[Opening SOURCE TEXT section]
Ultimately, the success or failure of RPA implementation will depend on identifying the highest-reward processes and tasks for automation. For example, if the highest-reward process for a bank is performing due diligence on loan applications, make that (or a key task from that process) the RPA proof of concept.

Don’t cut corners on the testing cycle. If it turns out the RPA solution adopted has some missing or inadequate capability, and users need to switch, they're in for a world of hurt. To mitigate the risk of having to re-create all bots from scratch, users should document all the steps in each task and process.

When they change horses, they might still need to spend a week re-implementing each bot, but can avoid the month they spent figuring out each process.

Key RPA vendors

While there are dozens of RPA vendors, the same handful enter into the discussion again and again. The following seven vendors have been selected from the most current Forrester Wave and Gartner Magic Quadrant analyst reports and arranged alphabetically. Inclusion in this list is not a recommendation and exclusion is not a condemnation:

Automation Anywhere: The company’s Automation 360 is a cloud-native, AI-powered, web-based platform for end-to-end automation. RPA capabilities range from simple bots that users generate with a recorder to IQ Bot, which uses a combination of ML and data processing to extract information from documents. The platform now supplies governance, security, and compliance features as well as bots and analytics.
[Closing SOURCE TEXT section]
[Opening COLLECTED MATERIAL section]
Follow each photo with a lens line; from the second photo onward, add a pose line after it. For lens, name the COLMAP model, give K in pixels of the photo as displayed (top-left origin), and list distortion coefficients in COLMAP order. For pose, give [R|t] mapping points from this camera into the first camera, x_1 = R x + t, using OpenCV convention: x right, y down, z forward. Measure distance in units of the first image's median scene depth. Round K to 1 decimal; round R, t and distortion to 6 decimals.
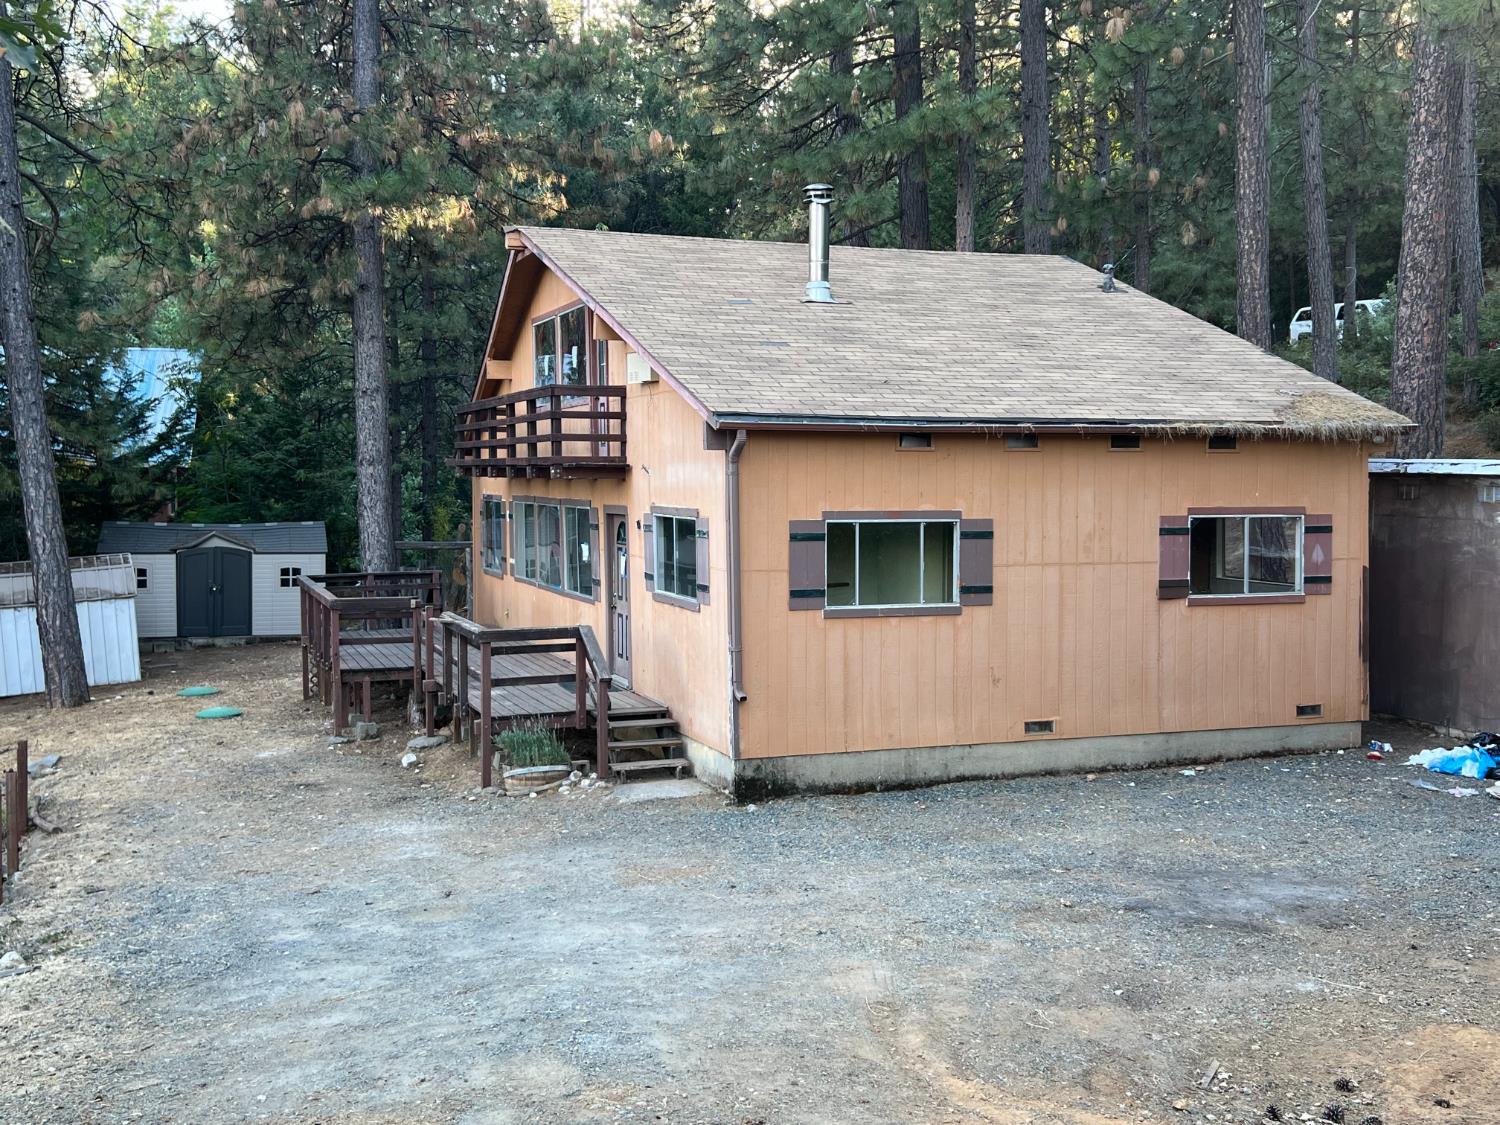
lens RADIAL K [[1524.6, 0, 759.6], [0, 1524.6, 538.8], [0, 0, 1]] dist [0.170693, -0.350688]
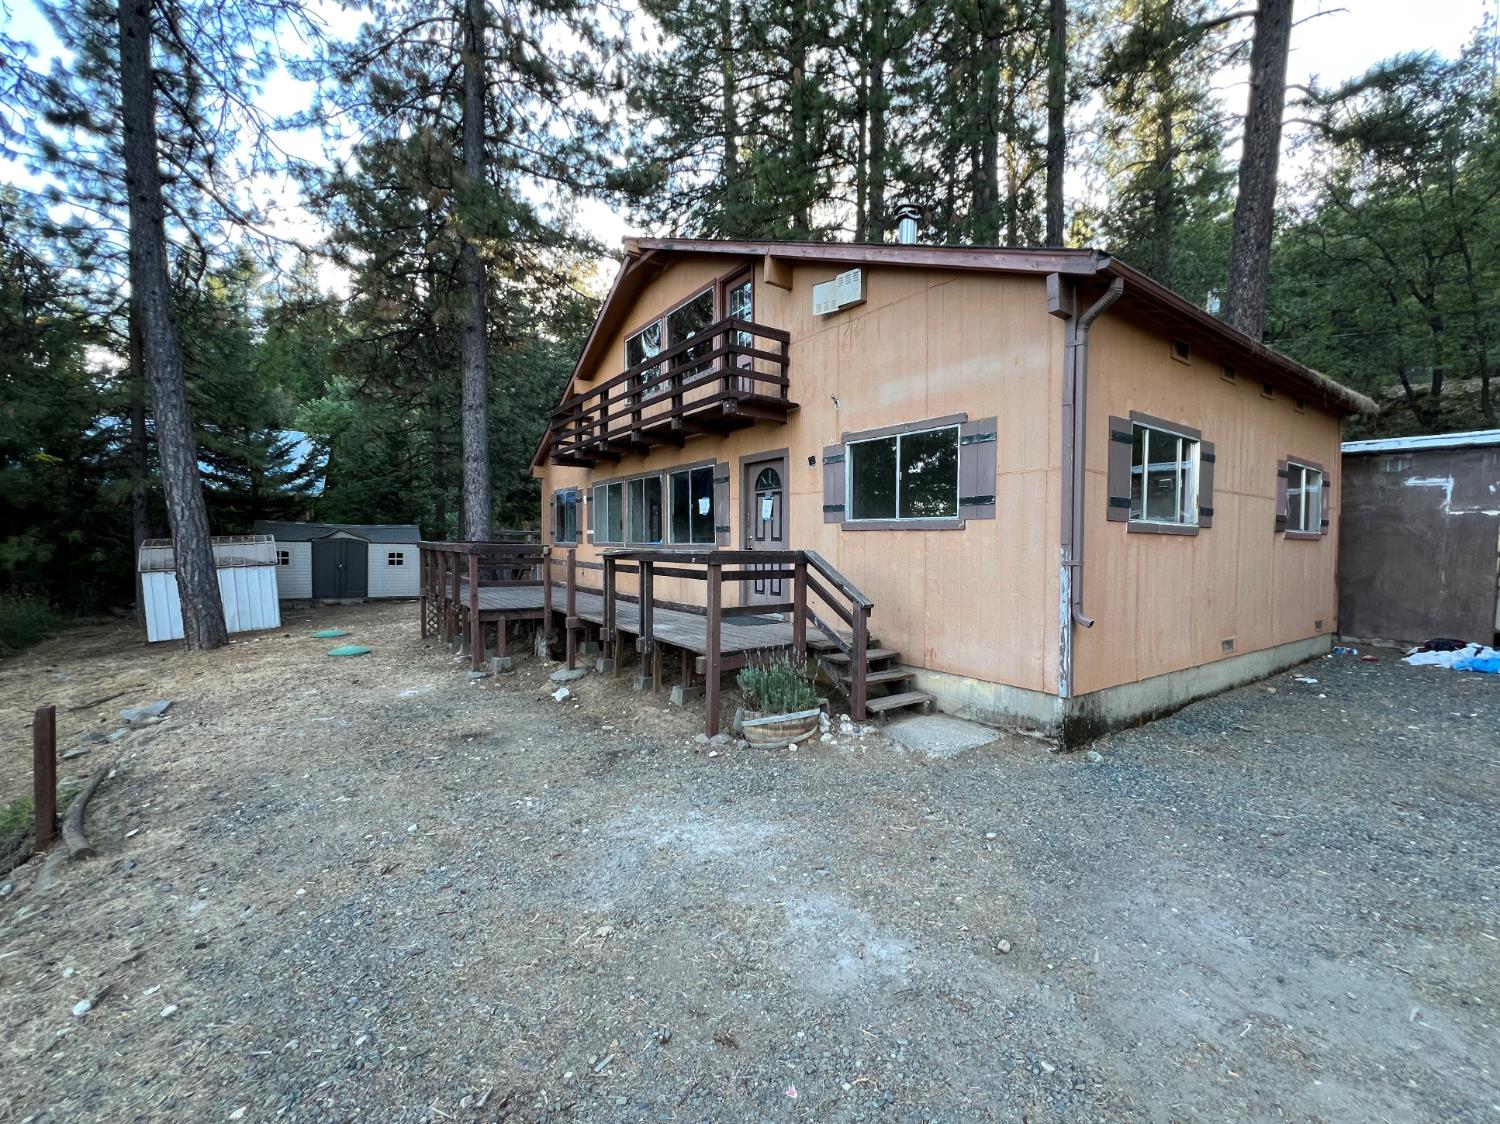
lens RADIAL K [[619.2, 0, 750.0], [0, 619.2, 562.0], [0, 0, 1]] dist [0.004060, 0.000137]
pose [[0.968356, 0.003402, 0.249551, -0.196208], [-0.001169, 0.999958, -0.009094, 0.055113], [-0.249572, 0.008515, 0.968319, 0.532163]]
[Closing COLLECTED MATERIAL section]
• **PROBLEM TO SOLVE**: From the text on RPA, return the part that begins at the words "Ultimately, the success" and stops after the words "proof of concept.", copied word for word.

• **FINAL ANSWER**:
Ultimately, the success or failure of RPA implementation will depend on identifying the highest-reward processes and tasks for automation. For example, if the highest-reward process for a bank is performing due diligence on loan applications, make that (or a key task from that process) the RPA proof of concept.